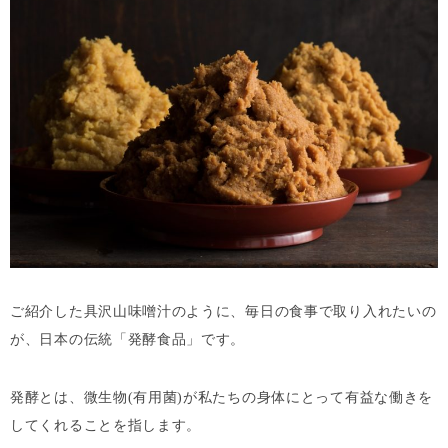
ご紹介した具沢山味噌汁のように、毎日の食事で取り入れたいの
が、日本の伝統「発酵食品」です。
発酵とは、微生物(有用菌)が私たちの身体にとって有益な働きを
してくれることを指します。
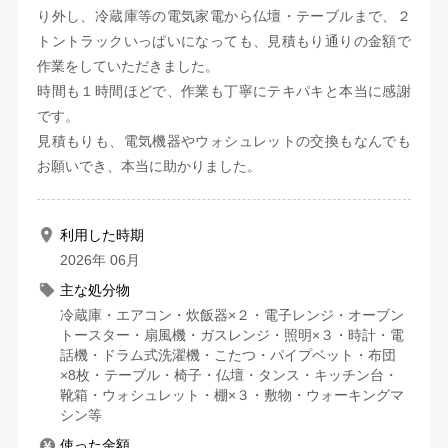
り外し、冷蔵庫等の電気家電から仏壇・テーブルまで、２
トントラックいっぱいになっても、見積もり通りの金額で
作業をしていただきました。
時間も１時間ほどで、作業も丁寧にテキパキと本当に感謝
です。
見積もりも、電気機器やウォシュレットの交換もなんでも
お願いでき、本当に助かりました。
利用した時期
2026年 06月
主な処分物
冷蔵庫・エアコン・炊飯器×２・電子レンジ・オーブン
トースター・扇風機・ガスレンジ・照明×３・時計・電
話機・ドラム式洗濯機・こたつ・パイプベット・布団
×8枚・テーブル・椅子・仏壇・タンス・キッチン台・
靴箱・ウォシュレット・棚×３・敷物・ウォーキングマ
シン等
使った金額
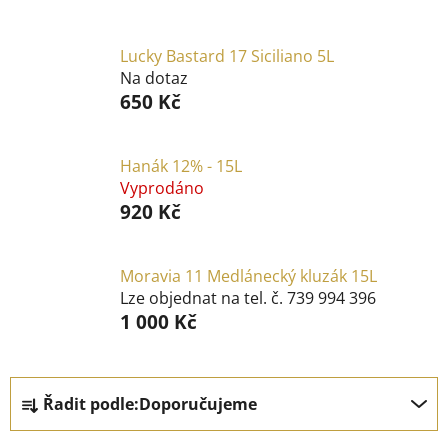
Lucky Bastard 17 Siciliano 5L
Na dotaz
650 Kč
Hanák 12% - 15L
Vyprodáno
920 Kč
Moravia 11 Medlánecký kluzák 15L
Lze objednat na tel. č. 739 994 396
1 000 Kč
Ř
Řadit podle:
Doporučujeme
a
z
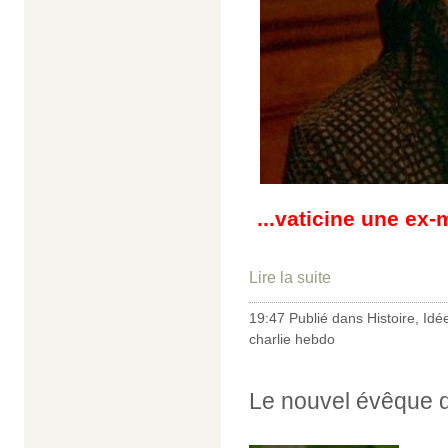
...vaticine une e
Lire la suite
19:47 Publié dans
Histoire
,
Idé
charlie hebdo
Le nouvel évêque de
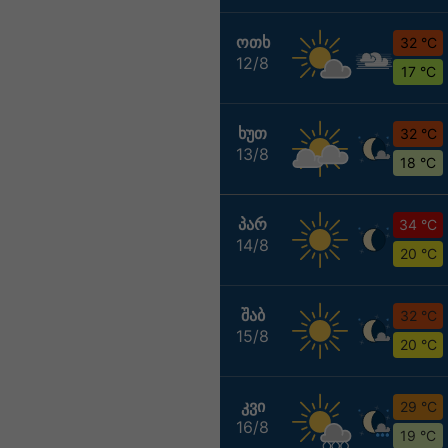
ᲝᲗᲮ
32 °C
12/8
17 °C
ᲮᲣᲗ
32 °C
13/8
18 °C
ᲞᲐᲠ
34 °C
14/8
20 °C
ᲨᲐᲑ
32 °C
15/8
20 °C
ᲙᲕᲘ
29 °C
16/8
19 °C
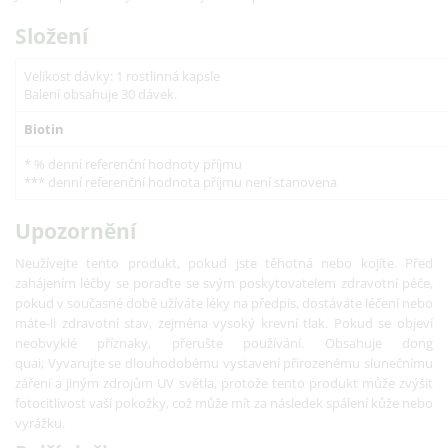
Složení
Velikost dávky: 1 rostlinná kapsle
Balení obsahuje 30 dávek.
Biotin
* % denní referenční hodnoty příjmu
*** denní referenční hodnota příjmu není stanovena
Upozornění
Neužívejte tento produkt, pokud jste těhotná nebo kojíte.
Před
zahájením léčby se poraďte se svým poskytovatelem zdravotní péče,
pokud v současné době užíváte léky na předpis, dostáváte léčení nebo
máte-li zdravotní stav, zejména vysoký krevní tlak.
Pokud se objeví
neobvyklé příznaky, přerušte používání.
Obsahuje dong
quai;
Vyvarujte se dlouhodobému vystavení přirozenému slunečnímu
záření a jiným zdrojům UV světla, protože tento produkt může zvýšit
fotocitlivost vaší pokožky, což může mít za následek spálení kůže nebo
vyrážku.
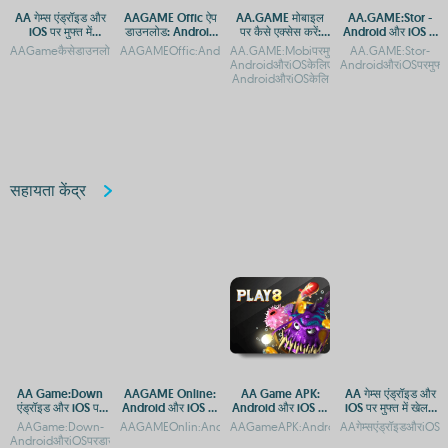
AA गेम्स एंड्रॉइड और
AAGAME Offic ऐप
AA.GAME मोबाइल
AA.GAME:Stor -
iOS पर मुफ्त में
डाउनलोड: Android
पर कैसे एक्सेस करें:
Android और iOS के
डाउनलोड करें
और iOS प्लेटफ़ॉर्म
Android और iOS
लिए मुफ्त ऐप डाउनलोड
AAGameकैसेडाउनलोडकरें:AndroidऔरiOSगाइडAAगेम्सएंड्रॉइडऔरiOSपरमुफ्तमेंडाउनलोडकरनेके
AAGAMEOffic:AndroidऔरAppleडाउनलोडगाइडAAGAMEOfficऐप:A
AA.GAME:Mobiपरमुफ्तमेंडाउनलोडकरें-
AA.GAME:Stor-
गाइड
गाइड
करें
AndroidऔरiOSकेलिएऐपएक्सेसAA.GAME:Mob
AndroidऔरiOSपरमुफ्तऐप
AndroidऔरiOSकेलि
सहायता केंद्र
AA Game:Down
AAGAME Online:
AA Game APK:
AA गेम्स एंड्रॉइड और
एंड्रॉइड और iOS पर
Android और iOS पर
Android और iOS पर
iOS पर मुफ्त में खेलने
डाउनलोड कैसे करें
मुफ्त डाउनलोड
डाउनलोड और इंस्टॉल
के लिए डाउनलोड करें
AAGame:Down-
AAGAMEOnlin:AndroidaurApplekeliyeAppaurAPKDownloadAA
AAGameAPK:AndroidऔरiOSकेलिएमुफ्तडा
AAगेम्सएंड्रॉइडऔरiOSपर
गाइड
AndroidऔरiOSपरडाउनलोडकरेंAAGame:Down-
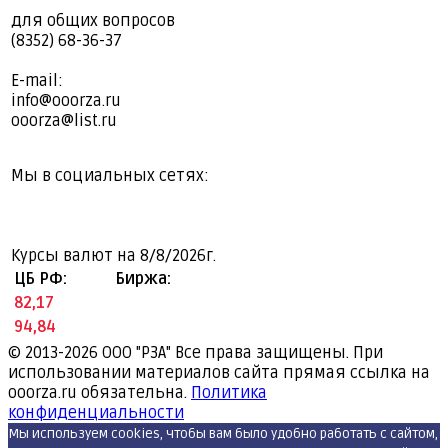
для общих вопросов
(8352) 68-36-37
E-mail:
info@ooorza.ru
ooorza@list.ru
Мы в социальных сетях:
Курсы валют на
8/8/2026г.
ЦБ РФ:
Биржа:
82,17
94,84
© 2013-2026
ООО "РЗА" Все права защищены. При
использовании материалов сайта прямая ссылка на
ooorza.ru обязательна.
Политика
конфиденциальности
Мы используем cookies, чтобы вам было удобно работать с сайтом,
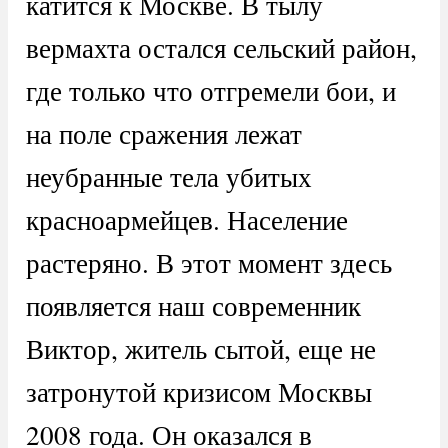
катится к Москве. В тылу
вермахта остался сельский район,
где только что отгремели бои, и
на поле сражения лежат
неубранные тела убитых
красноармейцев. Население
растеряно. В этот момент здесь
появляется наш современник
Виктор, житель сытой, еще не
затронутой кризисом Москвы
2008 года. Он оказался в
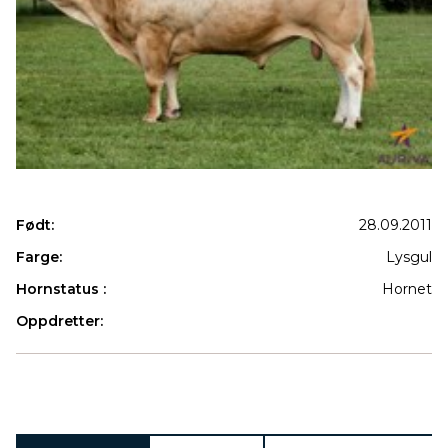
Født:
28.09.2011
Farge:
Lysgul
Hornstatus :
Hornet
Oppdretter:
Produkter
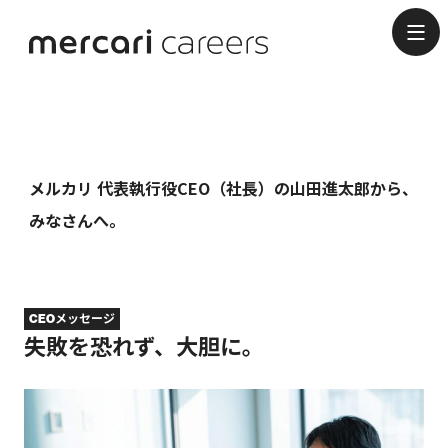
CEO Message
メルカリ 代表執行役CEO（社長）の山田進太郎から、
みなさんへ。
CEOメッセージ
失敗を恐れず、大胆に。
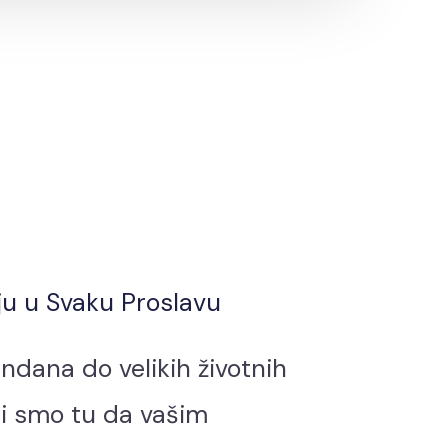
ju u Svaku Proslavu
dana do velikih životnih
i smo tu da vašim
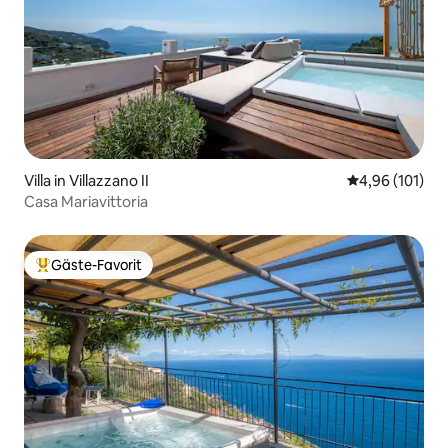
Villa in Villazzano II
Durchschnittl
4,96 (101)
Casa Mariavittoria
Gäste-Favorit
Beliebter Gäste-Favorit.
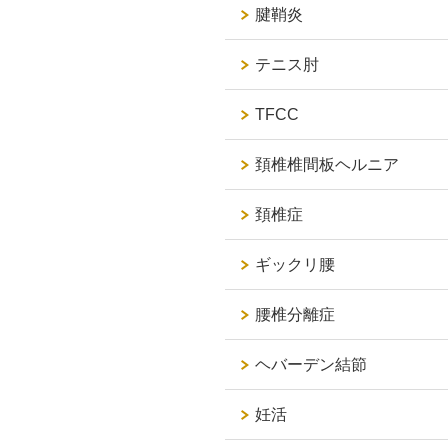
腱鞘炎
テニス肘
TFCC
頚椎椎間板ヘルニア
頚椎症
ギックリ腰
腰椎分離症
ヘバーデン結節
妊活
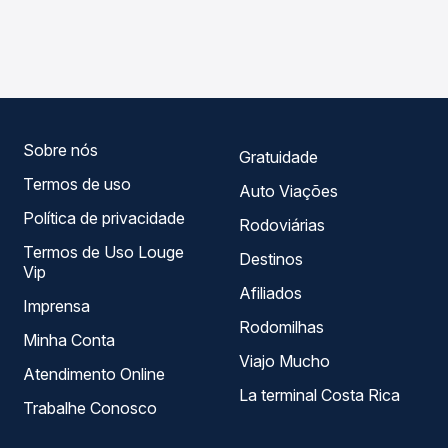
As viações Cidade Sol operam o trecho de Utinga, BA
Passagem você compara os preços de todas as viações
para Feira de Santana, BA - Rodoviária, com horários
em tempo real e garante a melhor oferta para o seu
variados ao longo do dia. Na Quero Passagem você
roteiro.
compara todas as opções — empresas, horários, tipos de
serviço e preços — em um só lugar e escolhe a que
melhor se encaixa na sua viagem.
Sobre nós
Gratuidade
Termos de uso
Auto Viações
Política de privacidade
Rodoviárias
Termos de Uso Louge
Destinos
Vip
Afiliados
Imprensa
Rodomilhas
Minha Conta
Viajo Mucho
Atendimento Online
La terminal Costa Rica
Trabalhe Conosco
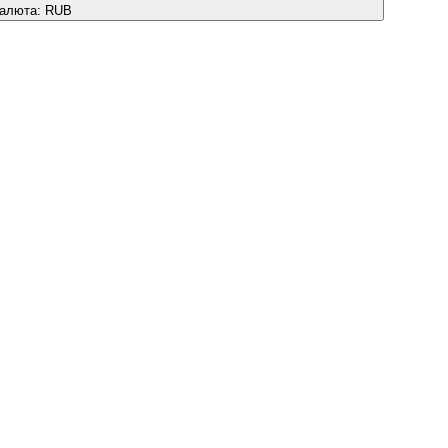
алюта:
RUB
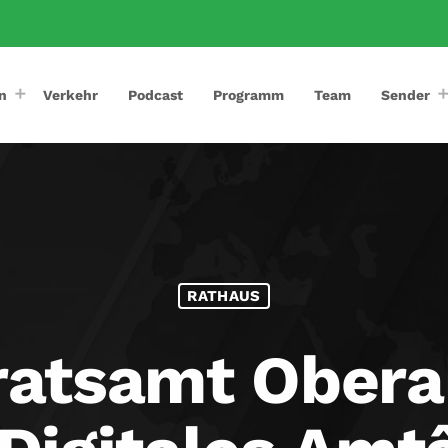
n
Verkehr
Podcast
Programm
Team
Sender
RATHAUS
atsamt Obera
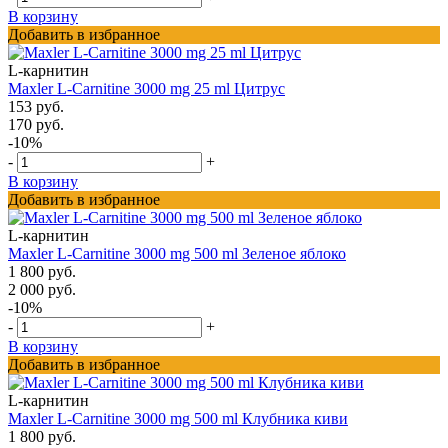
В корзину
Добавить в избранное
L-карнитин
Maxler L-Carnitine 3000 mg 25 ml Цитрус
153 руб.
170 руб.
-10%
-
+
В корзину
Добавить в избранное
L-карнитин
Maxler L-Carnitine 3000 mg 500 ml Зеленое яблоко
1 800 руб.
2 000 руб.
-10%
-
+
В корзину
Добавить в избранное
L-карнитин
Maxler L-Carnitine 3000 mg 500 ml Клубника киви
1 800 руб.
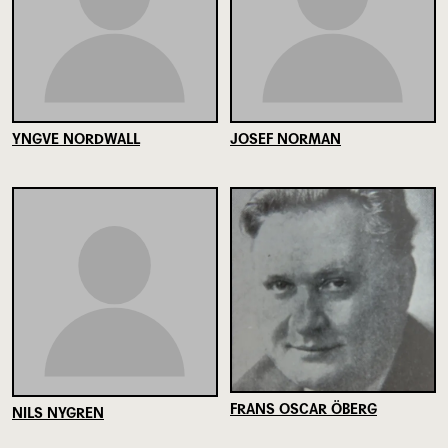
YNGVE NORDWALL
JOSEF NORMAN
FRANS OSCAR ÖBERG
NILS NYGREN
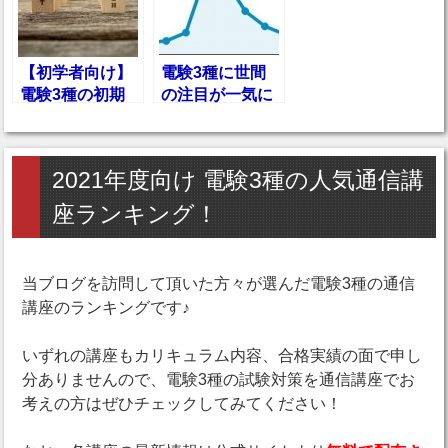
【初学者向け】
電験3種に世間
電験3種の初期
の注目が一気に
段階での勉強法
集まる日がひと
は”急がば回
目でわかるグラ
れ”で臨むべし！
フを大公開！
2021年度向け 電験3種の人気通信講
座ランキング！
当ブログを訪問して頂いた方々が選んだ電験3種の通信
講座のランキングです♪
いずれの講座もカリキュラム内容、合格実績の面で申し
分ありませんので、電験3種の試験対策を通信講座でお
考えの方はぜひチェックしてみてください！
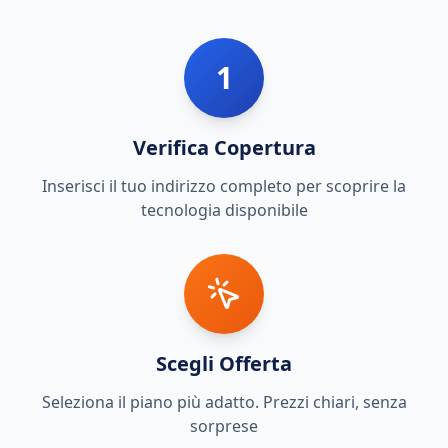
1
Verifica Copertura
Inserisci il tuo indirizzo completo per scoprire la
tecnologia disponibile
Scegli Offerta
Seleziona il piano più adatto. Prezzi chiari, senza
sorprese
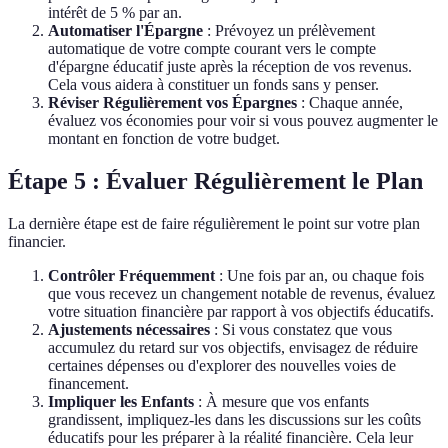
intérêt de 5 % par an.
Automatiser l'Épargne
: Prévoyez un prélèvement
automatique de votre compte courant vers le compte
d'épargne éducatif juste après la réception de vos revenus.
Cela vous aidera à constituer un fonds sans y penser.
Réviser Régulièrement vos Épargnes
: Chaque année,
évaluez vos économies pour voir si vous pouvez augmenter le
montant en fonction de votre budget.
Étape 5 : Évaluer Régulièrement le Plan
La dernière étape est de faire régulièrement le point sur votre plan
financier.
Contrôler Fréquemment
: Une fois par an, ou chaque fois
que vous recevez un changement notable de revenus, évaluez
votre situation financière par rapport à vos objectifs éducatifs.
Ajustements nécessaires
: Si vous constatez que vous
accumulez du retard sur vos objectifs, envisagez de réduire
certaines dépenses ou d'explorer des nouvelles voies de
financement.
Impliquer les Enfants
: À mesure que vos enfants
grandissent, impliquez-les dans les discussions sur les coûts
éducatifs pour les préparer à la réalité financière. Cela leur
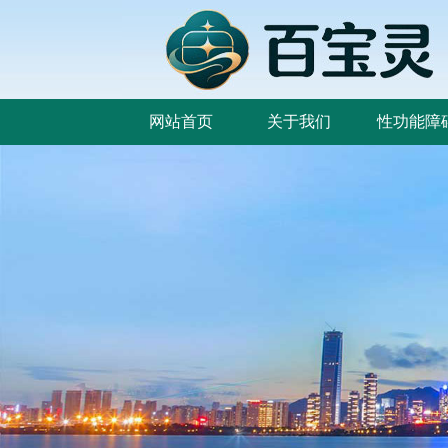
网站首页
关于我们
性功能障
网站首页
关于我们
性功能障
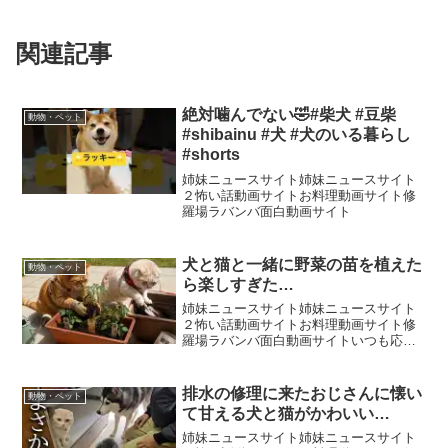
関連記事
絶対噛んでない🤣#柴犬 #豆柴
動物・ペット
#shibainu #犬 #犬のいる暮らし
#shorts
姉妹ニュースサイト姉妹ニュースサイト
２怖い話動画サイトお料理動画サイト修
羅場ラバンバ面白動画サイト
犬と猫と一緒に野菜の苗を植えた
動物・ペット
ら楽しすぎた…
姉妹ニュースサイト姉妹ニュースサイト
２怖い話動画サイトお料理動画サイト修
羅場ラバンバ面白動画サイトいつも応援
ありがとうございます。新しいグッズが
出ましたかわいいエコバックですかわい
いノートですグラスアクリルスタンドメ
排水の修理に来たおじさんに懐い
動物・ペット
ッシュポケットサコッシュ...
て甘える犬と猫がかわいい…
姉妹ニュースサイト姉妹ニュースサイト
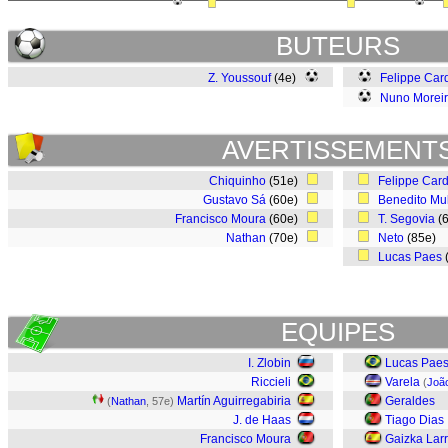
BUTEURS
Z. Youssouf
(4e)
Felippe Car
Nuno Morei
AVERTISSEMENT
Chiquinho
(51e)
Felippe Car
Gustavo Sá
(60e)
Benedito Mu
Francisco Moura
(60e)
T. Segovia
(
Nathan
(70e)
Neto
(85e)
Lucas Paes
EQUIPES
I. Zlobin
Lucas Pae
Riccieli
Varela
(
Joã
Martín Aguirregabiria
Geraldes
(
Nathan
, 57e)
J. de Haas
Tiago Dias
Francisco Moura
Gaizka Lar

◆ **TASK REQUIREMENTS**:
I need every line of the material that includes "évaluez", so please copy them out.

◆ **WRITTEN RESPONSE**:
évaluez vos économies pour voir si vous pouvez augmenter le
que vous recevez un changement notable de revenus, évaluez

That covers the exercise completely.